Well, for a start, there the California State Teachers’ Retirement System. They're joined by plenty of educational institutions -- and beyond. Here's Joe Nocera's list.
The State of Wisconsin Investment Board put up $100 million. The University of Texas endowment made a $75 million commitment; the Regents of the University of California kicked in $40 million; the University of Missouri endowment was an investor. So were the Los Angeles Fire and Police Pension system, the Indiana Public Retirement System, and the Pennsylvania Public School Employees’ Retirement System (which kicked in $400 million). And plenty of others. ...Nocera, NYT
There's an excuse that been used through the ages for, say, not divesting in apartheid South Africa, back in the day. Money trumps. Nocera reports:
When I called these investors to ask their rationale for investing in a fund that financed a gun “roll-up,” as the Cerberus strategy is called, I got three main responses. The first was that the percentage of their investment that went to Freedom Group was minuscule. “We have a very small investment in Bushmaster, which translates to about $1 million,” said Dianne Klein, a spokeswoman for the University of California system. (She added that the California system was going to divest its gun holdings.) Jennifer Hollingshead at the University of Missouri told me that the endowment’s exposure was less than $450,000 — “which represents about 0.01 percent of our total portfolio.”
The second response was that, as limited partners, the institutional investors didn’t have a say in how Cerberus invested the money. The fact that Feinberg decided to buy companies whose guns have repeatedly been used for mass slaughter was, in effect, his decision to make.
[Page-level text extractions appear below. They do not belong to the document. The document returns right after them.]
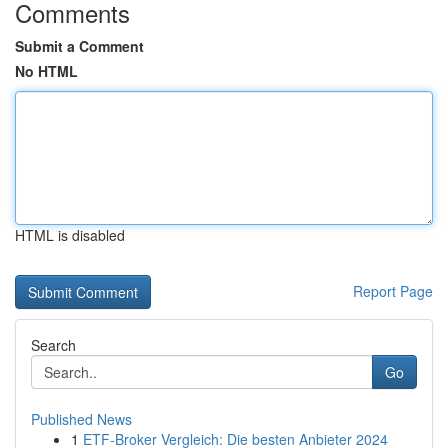
Comments
Submit a Comment
No HTML
HTML is disabled
Report Page
Search
Go
Published News
1
ETF-Broker Vergleich: Die besten Anbieter 2024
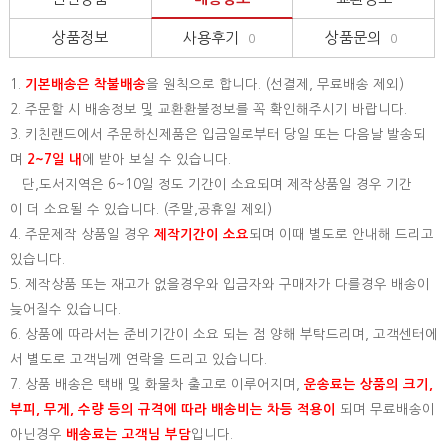
상품정보
사용후기
상품문의
0
0
1.
기본배송은
착불배송
을 원칙으로 합니다. (선결제, 무료배송 제외)
2. 주문할 시 배송정보 및 교환환불정보를 꼭 확인해주시기 바랍니다.
3. 키친랜드에서 주문하신제품은 입금일로부터 당일 또는 다음날 발송되
며
2~7일 내
에 받아 보실 수 있습니다.
단,도서지역은 6~10일 정도 기간이 소요되며 제작상품일 경우 기간
이 더 소요될 수 있습니다. (주말,공휴일 제외)
4. 주문제작 상품일 경우
제작기간이 소요
되며 이때 별도로 안내해 드리고
있습니다.
5. 제작상품 또는 재고가 없을경우와 입금자와 구매자가 다를경우 배송이
늦어질수 있습니다.
6. 상품에 따라서는 준비기간이 소요 되는 점 양해 부탁드리며, 고객센터에
서 별도로 고객님께 연락을 드리고 있습니다.
7. 상품 배송은 택배 및 화물차 출고로 이루어지며,
운송료는 상품의 크기,
부피, 무게, 수량 등의 규격에 따라 배송비는 차등 적용이
되며 무료배송이
아닌경우
배송료는 고객님 부담
입니다.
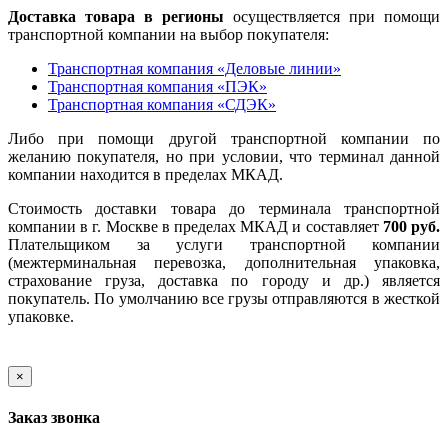
Доставка товара в регионы
осуществляется при помощи
транспортной компании на выбор покупателя:
Транспортная компания «Деловые линии»
Транспортная компания «ПЭК»
Транспортная компания «СДЭК»
Либо при помощи другой транспортной компании по
желанию покупателя, но при условии, что терминал данной
компании находится в пределах МКАД.
Стоимость доставки товара до терминала транспортной
компании в г. Москве в пределах МКАД и составляет
700 руб.
Плательщиком за услуги транспортной компании
(межтерминальная перевозка, дополнительная упаковка,
страхование груза, доставка по городу и др.) является
покупатель. По умолчанию все грузы отправляются в жесткой
упаковке.
×
Заказ звонка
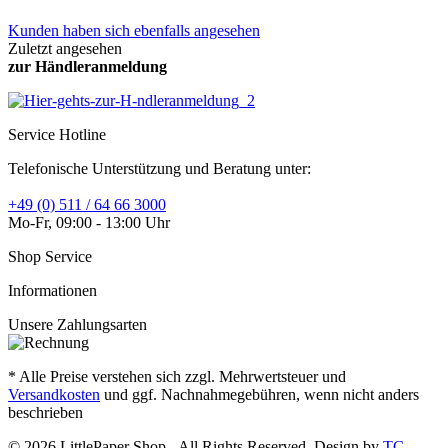
Kunden haben sich ebenfalls angesehen
Zuletzt angesehen
zur Händleranmeldung
Service Hotline
Telefonische Unterstützung und Beratung unter:
+49 (0) 511 / 64 66 3000
Mo-Fr, 09:00 - 13:00 Uhr
Shop Service
Informationen
Unsere Zahlungsarten
* Alle Preise verstehen sich zzgl. Mehrwertsteuer und
Versandkosten
und ggf. Nachnahmegebühren, wenn nicht anders
beschrieben
© 2026 LittlePaper Shop - All Rights Reserved. Design by
TC-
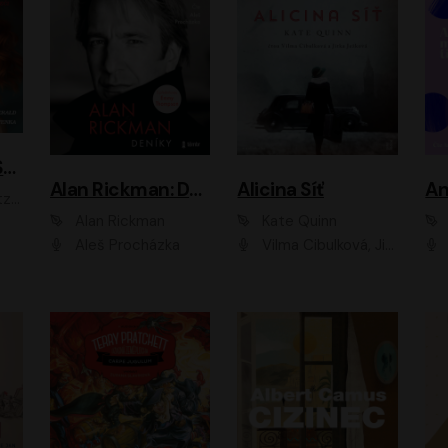
ACH, RUSOVLASÁ KOUZELNICE!
Alan Rickman: Deníky
Alicina Síť
An
ald
Alan Rickman
Kate Quinn
Aleš Procházka
Vilma Cibulková, Jitka Ježková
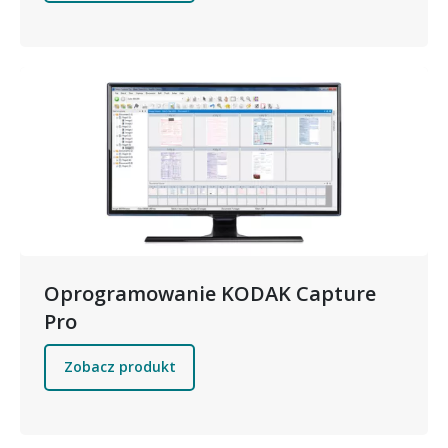
Obraz
Oprogramowanie KODAK Capture
Pro
Zobacz produkt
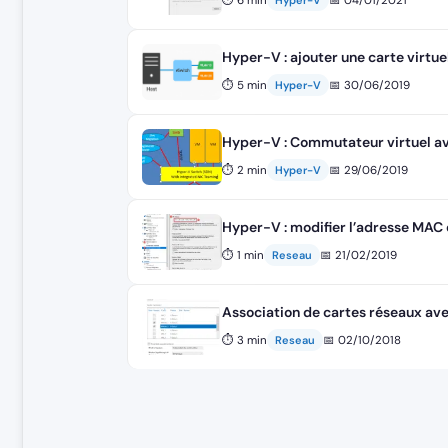
⏱ 6 min
📅 04/01/2021
Hyper-V
Hyper-V : ajouter une carte virtu
⏱ 5 min
📅 30/06/2019
Hyper-V
Hyper-V : Commutateur virtuel a
⏱ 2 min
📅 29/06/2019
Hyper-V
Hyper-V : modifier l’adresse MAC 
⏱ 1 min
📅 21/02/2019
Reseau
Association de cartes réseaux a
⏱ 3 min
📅 02/10/2018
Reseau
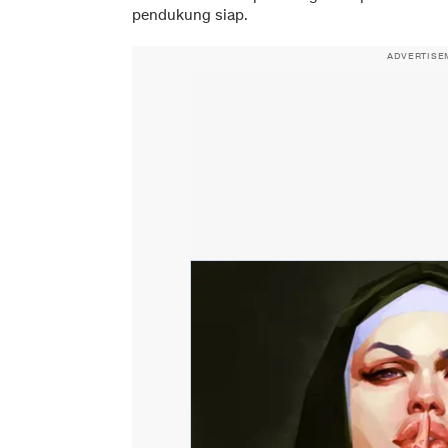
pendukung siap.
ADVERTISE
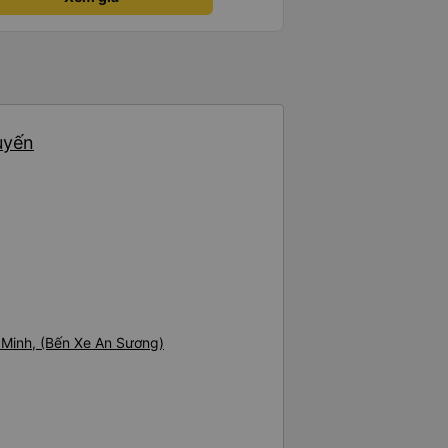
uyến
 Minh, (Bến Xe An Sương)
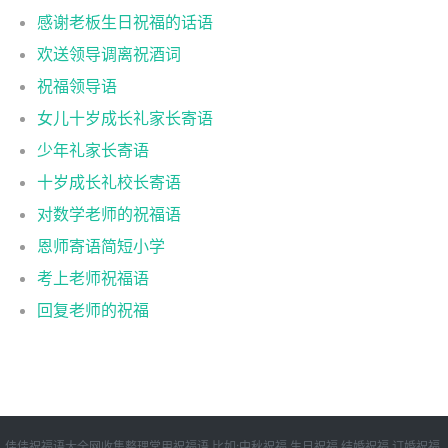
感谢老板生日祝福的话语
欢送领导调离祝酒词
祝福领导语
女儿十岁成长礼家长寄语
少年礼家长寄语
十岁成长礼校长寄语
对数学老师的祝福语
恩师寄语简短小学
考上老师祝福语
回复老师的祝福
佳佳祝福语大全网收集整理常用祝福语,比如:中秋祝福,生日祝福,结婚祝福,订婚祝福,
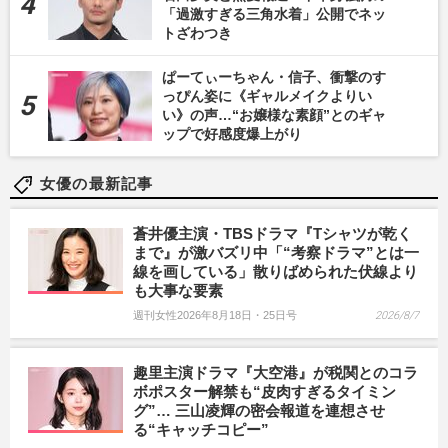
「過激すぎる三角水着」公開でネッ
トざわつき
ぱーてぃーちゃん・信子、衝撃のす
っぴん姿に《ギャルメイクよりい
い》の声…“お嬢様な素顔”とのギャ
ップで好感度爆上がり
女優の最新記事
蒼井優主演・TBSドラマ『Tシャツが乾く
まで』が激バズリ中「“考察ドラマ”とは一
線を画している」散りばめられた伏線より
も大事な要素
週刊女性2026年8月18日・25日号
2026/8/7
趣里主演ドラマ『大空港』が税関とのコラ
ボポスター解禁も“皮肉すぎるタイミン
グ”… 三山凌輝の密会報道を連想させ
る“キャッチコピー”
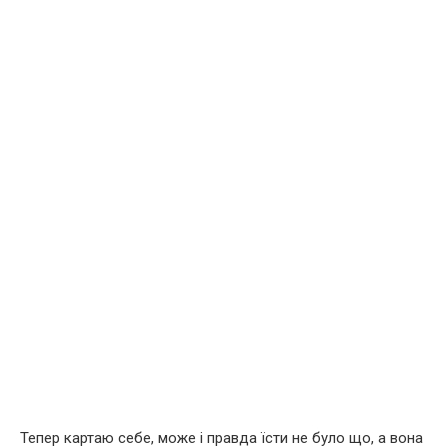
Тепер картаю себе, може і правда їсти не було що, а вона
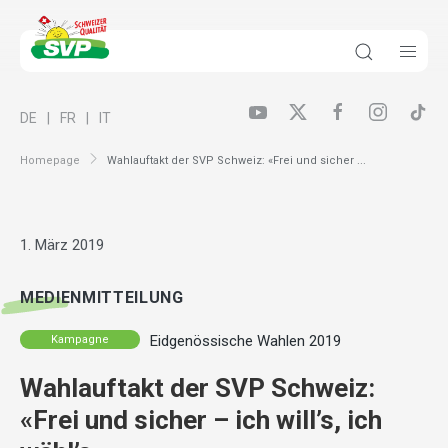
DE
FR
IT
Homepage
Wahlauftakt der SVP Schweiz: «Frei und sicher ...
1. März 2019
MEDIENMITTEILUNG
Eidgenössische Wahlen 2019
Kampagne
Wahlauftakt der SVP Schweiz:
«Frei und sicher – ich will’s, ich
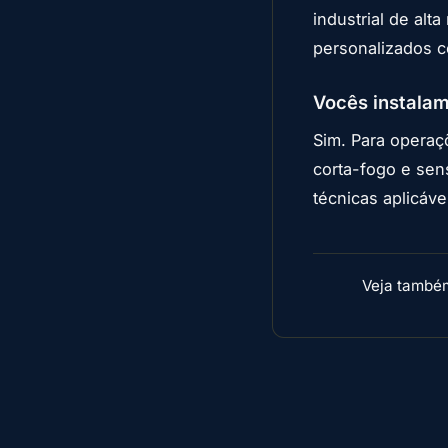
industrial de alt
personalizados c
Vocês instalam
Sim. Para operaç
corta-fogo e sen
técnicas aplicáve
Veja també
The third was that the core duty of a pension fund or university endowment is to maximize returns. Nobody made this point more vehemently than Bruce Zimmerman, a spokesman for the University of Texas Investment Management Company. “We have no plans to divest,” he said. “We invest strictly on economic considerations, and we do not take into account social and political consideration.”...Nocera, NYT
When you invest in something like Bushmaster, the name probably doesn't appear on your monthly statement. In this case, you'd see "Cerberus," Cerberus Capital Management, a company not unlike Bain, Romney's baby. Many investors like to this of this as a kind of neutral territory, as we've all learned during the campaign, beyond the reach of morality nerds. You maybe heard about Cerberus back when they took over ailing Chrysler in 2007.
It is also the fund that bought Bushmaster Firearms, the company that made the assault weapon used by Adam Lanza to massacre 20 children and seven adults in Newtown, Conn., last month. It bought Remington Arms, the maker of the pump-action shotgun that was among the guns James Holmes used to kill 12 people and wound 58 in Aurora, Colo. It bought a handful of other firearms companies, which it then merged into a new parent company, Freedom Group. At which point, Cerberus was the largest manufacturer of guns and ammunition in the country.
Doncha just love that name "Freedom Group" when it's about anything but freedom? It reminds me of our latter-day "conservatives" who don't know what the word means but like the idea because it sells. Or the words "health care" in the brochures of United Health Care. Or "democracy" in America.
And have you noticed that the NRA doesn't want us to call an assault weapon and assault weapon?